The following is an opinion piece written by Paul DeCoster, head of practice – risk, legal, compliance & security, Marlin Hawk. The views expressed within the article are not necessarily those of Corporate Risk and Insurance.
In the last two-three years a large number of non-financial services institutions, led by other regulated industries such as Telco and healthcare, have been building out and empowering stand-alone, independent risk oversight functions.
Often following on the financial services ‘three lines of defense model’, many of these organizations have begun building empowered risk management and compliance functions in order to get a holistic view on the risks facing these organisations. For many, this is the first time they are deploying some sort of Enterprise Risk Management.
The financial services sector has been creating robust, independent risk functions to ensure the safety of the company, and to allow it to grow in a risk-managed way. Much of this has been driven by the fallout of the financial crash which happened in 2007 in a bid to avoid another such catastrophic event.
This paradigm has been permeating into other industries as board members transition from the FS sector, bringing with them their appetite for managing risk in a certain way.
Telecoms and healthcare are two such industries which are seeing an increased awareness of risk, but any industry which is heavily regulated – including oil & gas, energy, transport, electricity and more – can benefit from a more robust risk oversight function.
In terms of what’s driving this change, there are a myriad of reasons, but two of the main ones are: the pervasive risk of cyberattacks and data breaches, and an increased focus on compliance.
The ever-evolving threat of attack
According to a recent survey, 76% of C-level executives believe that a security breach is inevitable at their organisation. However, managing this risk is difficult as bad actors are indiscriminate and will go after any weak link in a business that they can identify.
So, while CFOs and General Counsels may be experts in the risks that sit specifically within their lines of business, they lack the holistic view needed to protect the organisation as a whole.

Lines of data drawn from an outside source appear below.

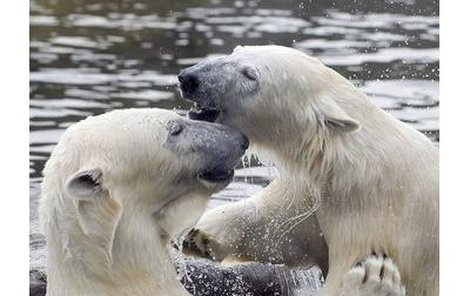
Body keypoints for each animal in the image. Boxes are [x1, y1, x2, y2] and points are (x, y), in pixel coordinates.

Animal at [178, 45, 438, 296]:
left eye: (251, 75)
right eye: (235, 52)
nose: (189, 78)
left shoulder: (377, 220)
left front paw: (372, 279)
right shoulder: (317, 194)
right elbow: (280, 231)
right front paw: (201, 235)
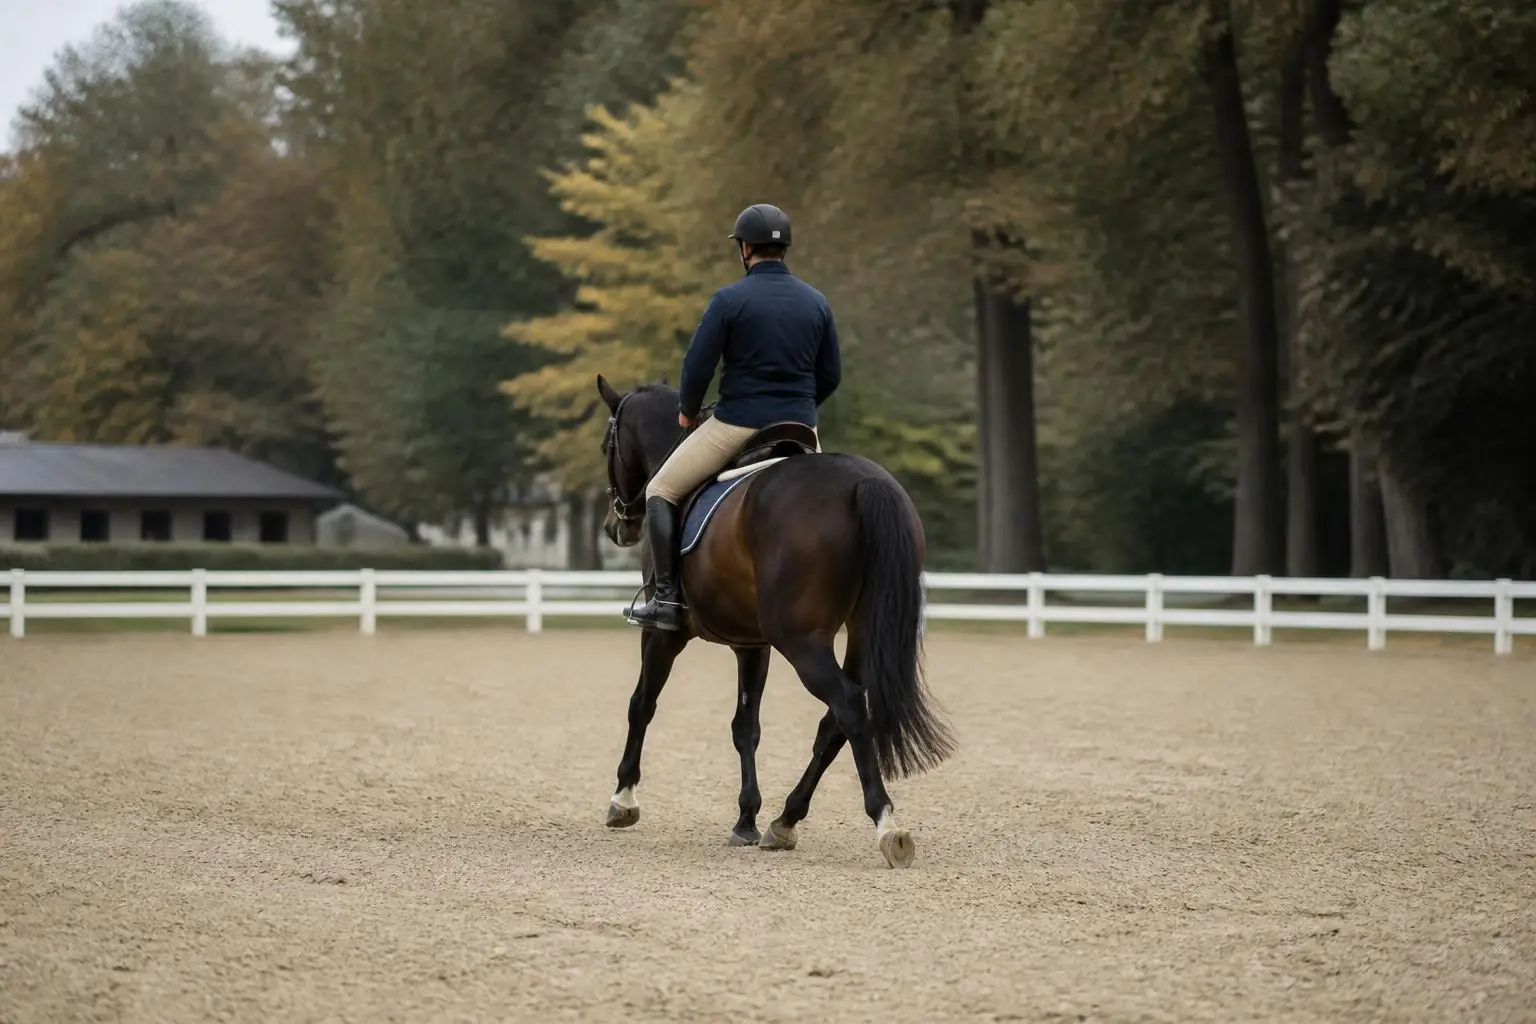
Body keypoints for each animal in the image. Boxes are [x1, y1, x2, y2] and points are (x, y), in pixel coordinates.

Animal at [593, 373, 955, 868]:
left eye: (606, 445)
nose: (617, 529)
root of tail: (861, 482)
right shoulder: (753, 644)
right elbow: (746, 727)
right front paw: (746, 818)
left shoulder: (663, 635)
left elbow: (641, 704)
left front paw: (623, 799)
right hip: (860, 633)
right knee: (835, 720)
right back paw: (785, 820)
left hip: (801, 640)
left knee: (847, 706)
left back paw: (886, 824)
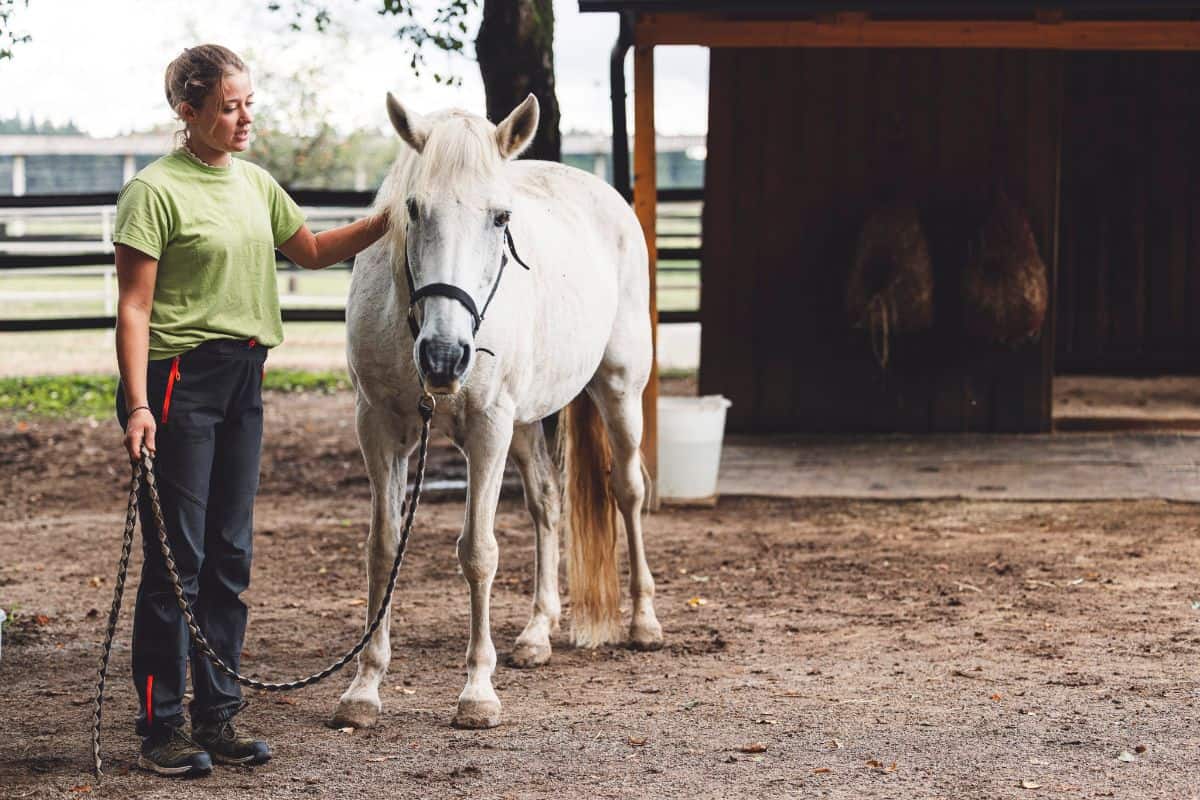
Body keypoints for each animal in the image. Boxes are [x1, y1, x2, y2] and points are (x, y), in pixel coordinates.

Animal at [333, 94, 662, 734]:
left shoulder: (488, 428)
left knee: (629, 492)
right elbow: (383, 548)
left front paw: (477, 692)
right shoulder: (379, 429)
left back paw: (643, 622)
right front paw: (364, 687)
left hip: (618, 390)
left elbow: (478, 553)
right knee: (547, 504)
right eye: (414, 208)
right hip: (527, 423)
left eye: (501, 218)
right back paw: (537, 633)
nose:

Given this pervasive risk, it makes sense for there to be some sort of oversight functionality within businesses, especially those which are regulated due to the sensitivity of the data they hold.

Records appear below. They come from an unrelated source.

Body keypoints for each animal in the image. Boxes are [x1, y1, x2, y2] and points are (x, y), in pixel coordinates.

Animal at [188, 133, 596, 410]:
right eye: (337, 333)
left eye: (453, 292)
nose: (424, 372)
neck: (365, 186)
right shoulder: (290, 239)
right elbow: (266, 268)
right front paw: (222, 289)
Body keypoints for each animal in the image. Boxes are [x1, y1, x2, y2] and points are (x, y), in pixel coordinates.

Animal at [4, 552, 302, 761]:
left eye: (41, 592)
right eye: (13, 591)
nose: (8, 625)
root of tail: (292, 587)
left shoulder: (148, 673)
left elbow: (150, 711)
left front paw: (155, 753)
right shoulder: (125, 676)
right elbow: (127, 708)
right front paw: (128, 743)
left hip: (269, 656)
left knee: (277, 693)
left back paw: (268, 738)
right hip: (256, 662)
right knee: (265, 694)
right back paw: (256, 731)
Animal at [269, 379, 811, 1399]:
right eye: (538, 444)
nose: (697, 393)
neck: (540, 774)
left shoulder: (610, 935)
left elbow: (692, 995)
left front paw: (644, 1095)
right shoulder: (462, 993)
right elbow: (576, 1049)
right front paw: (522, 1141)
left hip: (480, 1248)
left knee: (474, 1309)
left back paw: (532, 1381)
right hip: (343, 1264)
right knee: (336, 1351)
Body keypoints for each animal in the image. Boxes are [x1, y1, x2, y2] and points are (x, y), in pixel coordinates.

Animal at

As information security doesn’t sit cleanly elsewhere, it is more frequently becoming the responsibility of those responsible for managing enterprise risk, especially as a damaging cyberattack can now significantly affect company stocks. When viewed through a business lens, it makes total sense to put cybersecurity under the remit of the risk management function.

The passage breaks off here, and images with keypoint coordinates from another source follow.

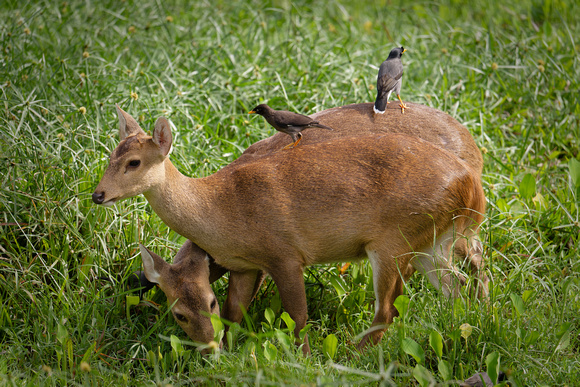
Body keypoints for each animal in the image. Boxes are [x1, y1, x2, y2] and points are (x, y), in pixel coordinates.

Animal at [93, 104, 488, 354]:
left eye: (133, 162)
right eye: (178, 314)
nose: (98, 194)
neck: (222, 208)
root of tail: (471, 181)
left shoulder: (284, 254)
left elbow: (297, 317)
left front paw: (304, 358)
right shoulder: (244, 265)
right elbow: (237, 312)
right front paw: (232, 353)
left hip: (393, 242)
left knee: (389, 309)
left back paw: (349, 355)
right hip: (430, 244)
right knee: (457, 284)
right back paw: (464, 324)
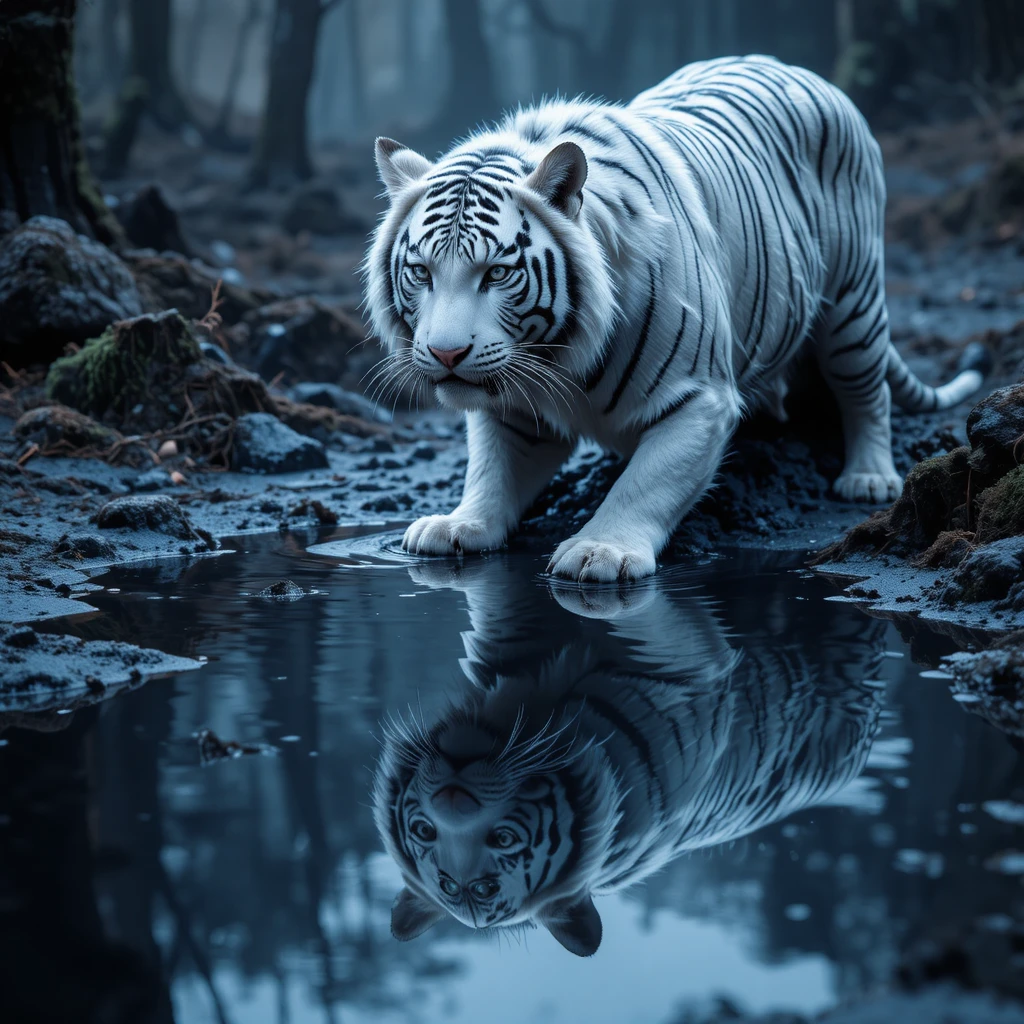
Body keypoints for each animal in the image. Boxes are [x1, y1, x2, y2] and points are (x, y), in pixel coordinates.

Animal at [365, 55, 990, 584]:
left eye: (495, 273)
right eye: (421, 272)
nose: (446, 354)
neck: (561, 355)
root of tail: (801, 70)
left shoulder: (699, 398)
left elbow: (646, 483)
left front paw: (600, 550)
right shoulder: (514, 405)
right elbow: (491, 469)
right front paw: (459, 524)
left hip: (852, 301)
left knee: (866, 389)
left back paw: (868, 476)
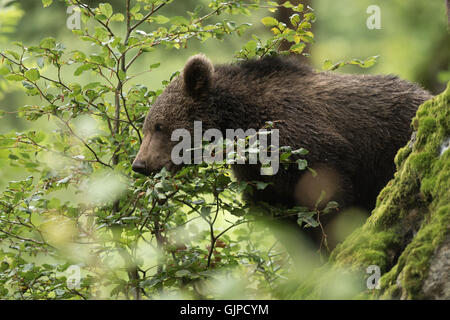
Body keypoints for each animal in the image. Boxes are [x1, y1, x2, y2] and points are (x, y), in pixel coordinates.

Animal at [133, 54, 432, 245]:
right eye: (146, 127)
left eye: (159, 126)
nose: (139, 164)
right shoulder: (260, 178)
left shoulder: (307, 147)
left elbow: (329, 204)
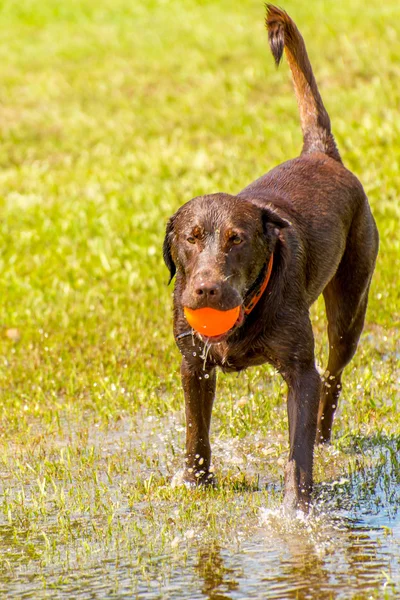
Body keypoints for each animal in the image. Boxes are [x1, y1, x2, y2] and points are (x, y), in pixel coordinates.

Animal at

Compliance, regulation and beyond
One of the biggest risks facing businesses working in regulated industries is the danger of being non-compliant. Some of this is sector specific, such as in healthcare, where everything is regulated by the FDA.
However, some compliance is sector agnostic, such as the GDPR in the European Union. Failure to comply with GDPR can mean huge fines and reputational damage for businesses. GDPR is absolutely huge for businesses, and has become a huge risk, driving the growth of roles such as the chief data officer or chief privacy officer.
Given that infringement of the EU, GDPR can result in administrative fines of up to 4% of annual global turnover or €20 million (whichever is greater), it’s no surprise that organisations are concerned.
What does the future of risk management look like?
Taking into account the continued threat of cyberattacks and an increased focus on compliance and regulation, the role of risk management will continue to escalate – most likely all the way to the top. To that end, we’ll start to see more and more chief risk officers take strategic roles on company boards and more net-new chief risk officer roles being created and elevated within the telco, healthcare and technology organisations.
As more and more technology businesses grow and diversify, we’ll also see them adopt more robust risk strategies.
As recently as this month, Facebook announced that it was launching its own cryptocurrency, and Amazon has also been playing in the financial space. With this sort of diversification, and with the revelations that the Cambridge Analytica scandal brought to the surface, it won’t be long before the technology industries around the world see heavier regulation.
To meet those challenges, these big technology businesses will adopt the same sort of risk management practices as their counterparts in the financial services sector. Failure to do so will ultimately put consumers of their products, and ultimately the success of their business, at great risk. The time to act is now.